If you open this binary in Binary Ninja or any other disassembler, you’ll see a that the flow is quite weird. After looking at the strings tab I found UPX listed in there, this explains the weird graph.
UPX is an open-source packer. A packer is just a piece of software that compresses the binary, when the binary is run it will unpack itself. Packing an exe could reduce it’s size by 30% or so.. since UPX is free you could also use it to unpack binaries. Unpacking is left as a exercise to the reader (I’m lazy)
After you’ve unpacked the binary, running it will no longer works but that’s okay. I continued my analysis with 2 copies of the binary, the unpacked one for static analysis and the packed one for debugging.
After that I found out that you can make the binary work after unpacking if you disable ASLR. That’s a DLLCharacteristic, you may google how to do that.
After looking at the main function, I found a call to a function which starts with a lot of printf. This is our introduction function.
Here we can observe that a 10 digit password is required, but the scanf read count is compared with 15. One block below a 15 digit password is required, we can skip this and enter the 15 digit password directly.
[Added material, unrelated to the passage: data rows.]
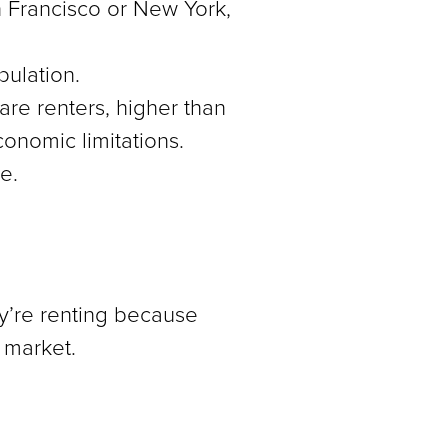
an Francisco or New York,
pulation.
re renters, higher than
conomic limitations.
e.
y’re renting because
g market.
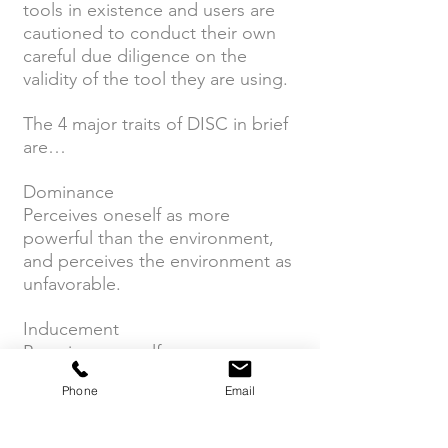
tools in existence and users are
cautioned to conduct their own
careful due diligence on the
validity of the tool they are using.
The 4 major traits of DISC in brief
are…
Dominance
Perceives oneself as more
powerful than the environment,
and perceives the environment as
unfavorable.
Inducement
Perceives oneself as more
powerful than the environment,
Phone
Email
and perceives the environment as
favorable.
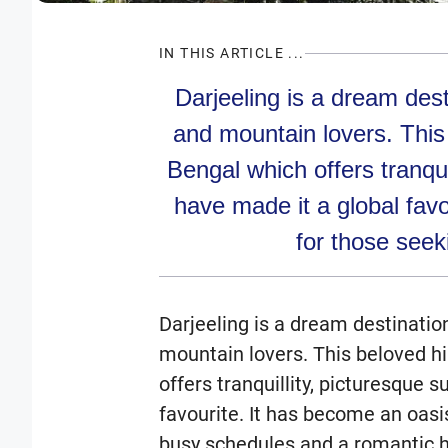
IN THIS ARTICLE ...
Darjeeling is a dream dest
and mountain lovers. This 
Bengal which offers tranqui
have made it a global fav
for those seek
Darjeeling is a dream destinatio
mountain lovers. This beloved hi
offers tranquillity, picturesque 
favourite. It has become an oasi
busy schedules and a romantic h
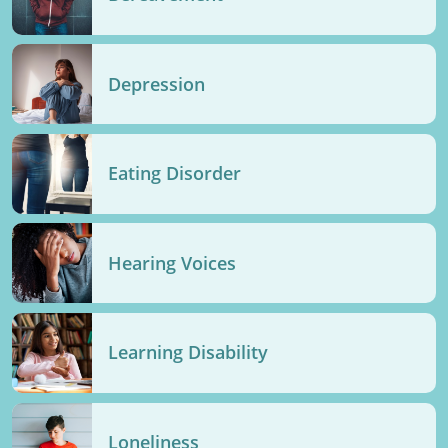
Depression
Eating Disorder
Hearing Voices
Learning Disability
Loneliness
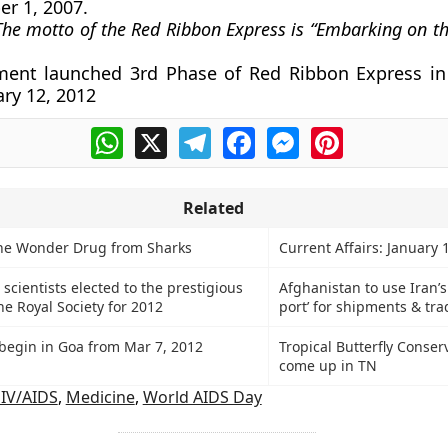
r 1, 2007.
The motto of the Red Ribbon Express is “Embarking on th
ent launched 3rd Phase of Red Ribbon Express in
ary 12, 2012
WhatsApp
X
Telegram
Facebook
Messenger
Pinterest
Related
he Wonder Drug from Sharks
Current Affairs: January 
 scientists elected to the prestigious
Afghanistan to use Iran’
he Royal Society for 2012
port’ for shipments & tra
begin in Goa from Mar 7, 2012
Tropical Butterfly Conser
come up in TN
IV/AIDS
,
Medicine
,
World AIDS Day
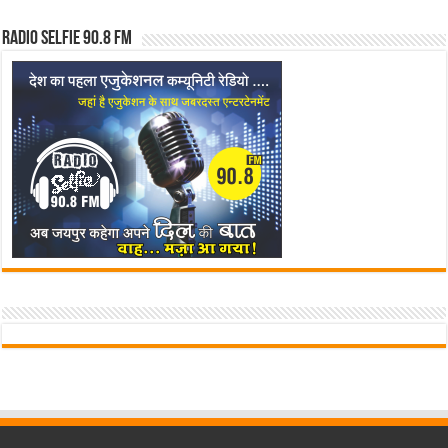
Radio Selfie 90.8 FM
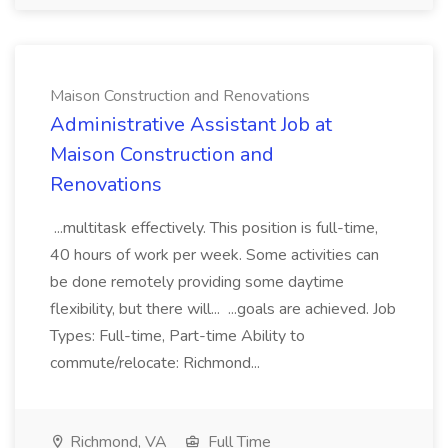
Maison Construction and Renovations
Administrative Assistant Job at
Maison Construction and
Renovations
...multitask effectively. This position is full-time,
40 hours of work per week. Some activities can
be done remotely providing some daytime
flexibility, but there will... ...goals are achieved. Job
Types: Full-time, Part-time Ability to
commute/relocate: Richmond...
Richmond, VA
Full Time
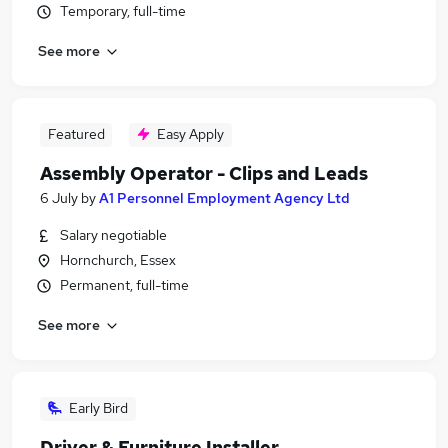
Temporary, full-time
See more
Featured
Easy Apply
Assembly Operator - Clips and Leads
6 July
by
A1 Personnel Employment Agency Ltd
Salary negotiable
Hornchurch, Essex
Permanent, full-time
See more
Early Bird
Driver & Furniture Installer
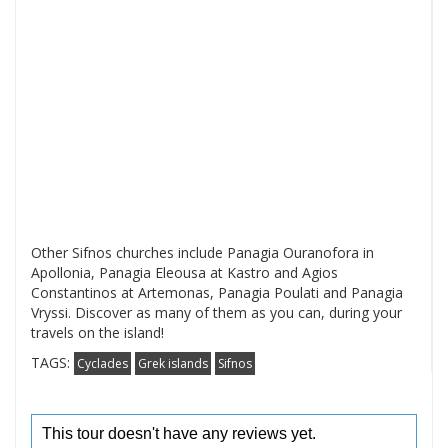
Other Sifnos churches include Panagia Ouranofora in
Apollonia, Panagia Eleousa at Kastro and Agios
Constantinos at Artemonas, Panagia Poulati and Panagia
Vryssi. Discover as many of them as you can, during your
travels on the island!
TAGS:
Cyclades
Grek islands
Sifnos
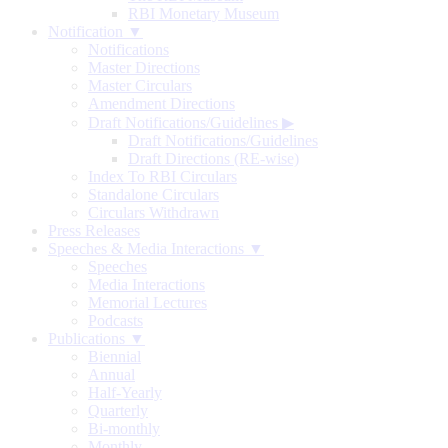
RBI Monetary Museum
Notification ▼
Notifications
Master Directions
Master Circulars
Amendment Directions
Draft Notifications/Guidelines
▶
Draft Notifications/Guidelines
Draft Directions (RE-wise)
Index To RBI Circulars
Standalone Circulars
Circulars Withdrawn
Press Releases
Speeches & Media Interactions ▼
Speeches
Media Interactions
Memorial Lectures
Podcasts
Publications ▼
Biennial
Annual
Half-Yearly
Quarterly
Bi-monthly
Monthly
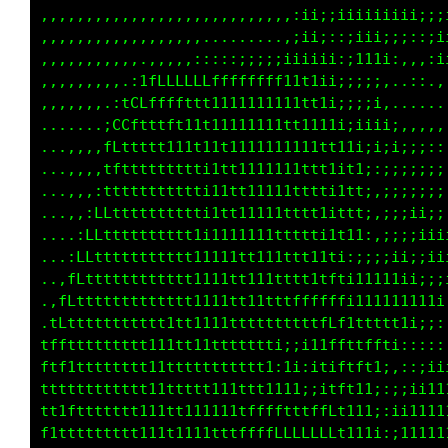
,,,,,,,,,,,,,,,,,,,,,,,,,,,,;ii;iiii1iiiiiiii
,,,,,,,,,,,,,,,,,,.,.......,;ii;:;;;;;;;;:;ii
,,,,,,,,,,,.,,,,,:::::;;;;;iiiii::;ii:,,,:;ii
,,,,,,,,,.:1fLLLLLLffffffff11t1i;;;;;,..;,.:;
,,,,,,,.:tCLffffttt1111111111tt1ii;i;........
.......;CCftttft11t11111111tt11t1iiii;:,,,,,:
...,,,,fLttttt111t11t1111111111tt1i;;;;;;:::;
...,,,,tfttttttttti1tt11111111tt1it1::;;;;;;;
...,,,:ttttttttttti11tt11111tttti1tt;,;;;;;;;
...,,:LLtttttttttti1tt11111tttt1ittt;,;;;i;;;
....:LLtttttttttt1i1111111ttttti1t11:,;;;;iii
...:Lfttttttttttt11111tt111ttt11ti:;;;iii;;ii
..,fLttt1tffft1tt1111tt111ttttttfti1111iii;;;
..fLt1tLCCCCCCCtt1111111ttttffffLfi1111iii11;
.tLttGGLLCCCGC8C111tftttttttttttff1ttfLLLLi::
tffL0LtGGCfttfttLCCCLCCGCCCCLCCCGGGCGGLLfLG1:
ftf@f18C11ttfLL0CtLCCCf1L01fftCCfff@LtfLLfC8i
ttt8LtCLCCCCCCLCftLLCCLC081f@C1L8C10ftG0GLC01
tt1fGCCLCCLCCCCLCCCCCLCLL0GGGGGG8C108CLLLCCti
f1ttttffffff11t1111ttttfffLLfLfLLGCGt1i1ttii1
The rest is just hunting for the password, basically, the password is compared at various places with hardcoded characters. If your hunt is successfully then you’ll find the password, use a debugger if you struggle, the only ‘hard’ thing is that the password is not compared in order.
For example: After you enter the 15 digit password, the input is strncpy’ed into a buffer and a function is called. You can check on MSDN the parameters that strncpy_s takes.
Next, the function that I’ve called digits_check is called. Let’s see what this function does.
Now everything resumes at discovering the password bits by bits. If you hunt is successful then you’ll have something like this: h@ckth3parad1$E
Thank you for reading and happy hacking!